_Problem 1:_
Answer these questions using the predominant mask tutorial:
(a) Which library does the tutorial use for spectral analysis and synthesis?
(b) What hop size does PredominantPitchMelodia require?
(c) What is the name of the input audio file?
_Problem 2:_ Extend the predominant mask tutorial from the point where it ends.

_Page text:_
——————————

Predominant Mask - MusicBricks Tutorial

Introduction

This tutorial will guide you through some tools for performing spectral analysis and synthesis using the Essentia library (http://www.essentia.upf.edu). In this case we use a STFT analysis/synthesis workflow together with predominant pitch estimation with the goal to remove or soloing the predominant source. This algorithm uses a binary masking technique, modifying the magnitude values at the frequency bins in the spectrum that correspond to the harmonic series of the predominant pitch. It can be seen as a very primitive approach to 'source separation'.

You should first install the Essentia library with Python bindings. Installation instructions are detailed here: http://essentia.upf.edu/documentation/installing.html .

Processing steps


In [1]:
# import essentia in standard mode
import essentia
import essentia.standard
from essentia.standard import *

After importing Essentia library, let's import other numerical and plotting tools


In [2]:
# import matplotlib for plotting
import matplotlib.pyplot as plt
import numpy as np

Define the parameters of the STFT workflow


In [3]:
# algorithm parameters
framesize = 2048
hopsize = 128 #  PredominantPitchMelodia requires a hopsize of 128
samplerate = 44100.0
attenuation_dB = 100
maskbinwidth = 2

Specify input and output audio filenames


In [4]:
inputFilename = 'flamenco.wav'
outputFilename = 'flamenco_stft.wav'

In [5]:
# create an audio loader and import audio file
loader = essentia.standard.MonoLoader(filename = inputFilename, sampleRate = 44100)

——————————

_Material shown:_
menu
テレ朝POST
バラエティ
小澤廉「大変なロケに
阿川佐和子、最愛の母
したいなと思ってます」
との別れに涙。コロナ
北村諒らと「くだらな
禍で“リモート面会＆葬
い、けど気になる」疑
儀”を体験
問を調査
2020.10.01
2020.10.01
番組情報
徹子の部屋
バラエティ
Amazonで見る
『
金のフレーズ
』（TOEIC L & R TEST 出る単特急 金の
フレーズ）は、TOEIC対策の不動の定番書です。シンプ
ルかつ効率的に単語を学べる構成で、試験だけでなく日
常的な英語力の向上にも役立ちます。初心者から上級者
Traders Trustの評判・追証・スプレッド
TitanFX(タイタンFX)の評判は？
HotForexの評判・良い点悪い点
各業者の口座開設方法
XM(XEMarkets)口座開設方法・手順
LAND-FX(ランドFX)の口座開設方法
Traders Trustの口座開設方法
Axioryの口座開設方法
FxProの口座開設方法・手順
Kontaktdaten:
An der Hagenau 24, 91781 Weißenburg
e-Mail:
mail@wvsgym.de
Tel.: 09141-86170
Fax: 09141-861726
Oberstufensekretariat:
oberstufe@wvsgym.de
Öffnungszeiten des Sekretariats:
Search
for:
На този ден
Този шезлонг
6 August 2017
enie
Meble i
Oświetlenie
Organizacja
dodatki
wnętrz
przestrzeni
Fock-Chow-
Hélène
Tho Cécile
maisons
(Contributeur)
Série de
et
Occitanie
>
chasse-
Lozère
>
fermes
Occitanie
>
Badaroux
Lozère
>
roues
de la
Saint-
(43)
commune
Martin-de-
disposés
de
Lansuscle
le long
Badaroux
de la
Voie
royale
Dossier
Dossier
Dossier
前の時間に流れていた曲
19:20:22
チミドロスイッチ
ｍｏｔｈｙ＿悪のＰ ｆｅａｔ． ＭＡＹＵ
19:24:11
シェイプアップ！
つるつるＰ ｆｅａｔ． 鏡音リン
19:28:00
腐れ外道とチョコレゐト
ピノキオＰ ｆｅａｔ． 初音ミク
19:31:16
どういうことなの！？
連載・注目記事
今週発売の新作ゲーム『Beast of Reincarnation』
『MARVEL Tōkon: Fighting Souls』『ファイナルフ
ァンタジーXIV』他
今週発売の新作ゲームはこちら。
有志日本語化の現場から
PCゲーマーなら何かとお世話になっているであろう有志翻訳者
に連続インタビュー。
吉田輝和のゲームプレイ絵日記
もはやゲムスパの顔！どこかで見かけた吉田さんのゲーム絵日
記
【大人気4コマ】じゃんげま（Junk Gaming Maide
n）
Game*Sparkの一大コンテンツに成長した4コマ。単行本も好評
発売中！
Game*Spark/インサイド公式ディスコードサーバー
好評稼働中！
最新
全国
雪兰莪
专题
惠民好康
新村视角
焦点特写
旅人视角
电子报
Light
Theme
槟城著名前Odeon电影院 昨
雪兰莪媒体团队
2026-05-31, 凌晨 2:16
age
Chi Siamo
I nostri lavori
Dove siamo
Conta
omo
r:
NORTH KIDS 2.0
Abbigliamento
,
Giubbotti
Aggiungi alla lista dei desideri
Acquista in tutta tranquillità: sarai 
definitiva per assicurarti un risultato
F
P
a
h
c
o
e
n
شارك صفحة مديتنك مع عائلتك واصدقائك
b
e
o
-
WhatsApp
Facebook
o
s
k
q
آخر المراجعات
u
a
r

——————————

_Output 1:_
(a) The Essentia library.
(b) A hop size of 128.
(c) flamenco.wav

_Output 2:_
audio = loader()
print("Duration of the audio sample [sec]:")
print(len(audio)/44100.0)


Duration of the audio sample [sec]:
14.22859410430839

Define algorithm chain for frame-by-frame process: FrameCutter -> Windowing -> FFT -> IFFT OverlapAdd -> AudioWriter

Predominant pitch extraction


In [6]:
#extract predominant pitch
# PitchMelodia takes the entire audio signal as input - no frame-wise processing is required here.
pExt = PredominantPitchMelodia(frameSize = framesize, hopSize = hopsize, sampleRate = samplerate)
pitch, pitchConf = pExt(audio)

In [7]:
# algorithm workflow for harmonic mask using the STFT frame-by-frame
fcut = FrameCutter(frameSize = framesize, hopSize = hopsize);
w = Windowing(type = "hann");
fft = FFT(size = framesize);
hmask = HarmonicMask( sampleRate = samplerate, binWidth = maskbinwidth, attenuation = attenuation_dB);
ifft = IFFT(size = framesize);
overl = OverlapAdd (frameSize = framesize, hopSize = hopsize);
awrite = MonoWriter (filename = outputFilename, sampleRate = 44100);

Now we loop over all audio frames and store the processed audio sampels in the output array


In [8]:
audioout = np.array(0) # initialize output array

for idx, frame in enumerate(FrameGenerator(audio, frameSize = framesize, hopSize = hopsize)):
     # STFT analysis
    infft = fft(w(frame))
    # get pitch of current frame
    curpitch = pitch[idx]

    # here we  apply the harmonic mask spectral transformations
    outfft = hmask(infft, pitch[idx]);

    # STFT synthesis
    out = overl(ifft(outfft))
    audioout = np.append(audioout, out)

Finally we write the processed audio array as a WAV file


In [9]:
# write audio output
awrite(audioout.astype(np.float32))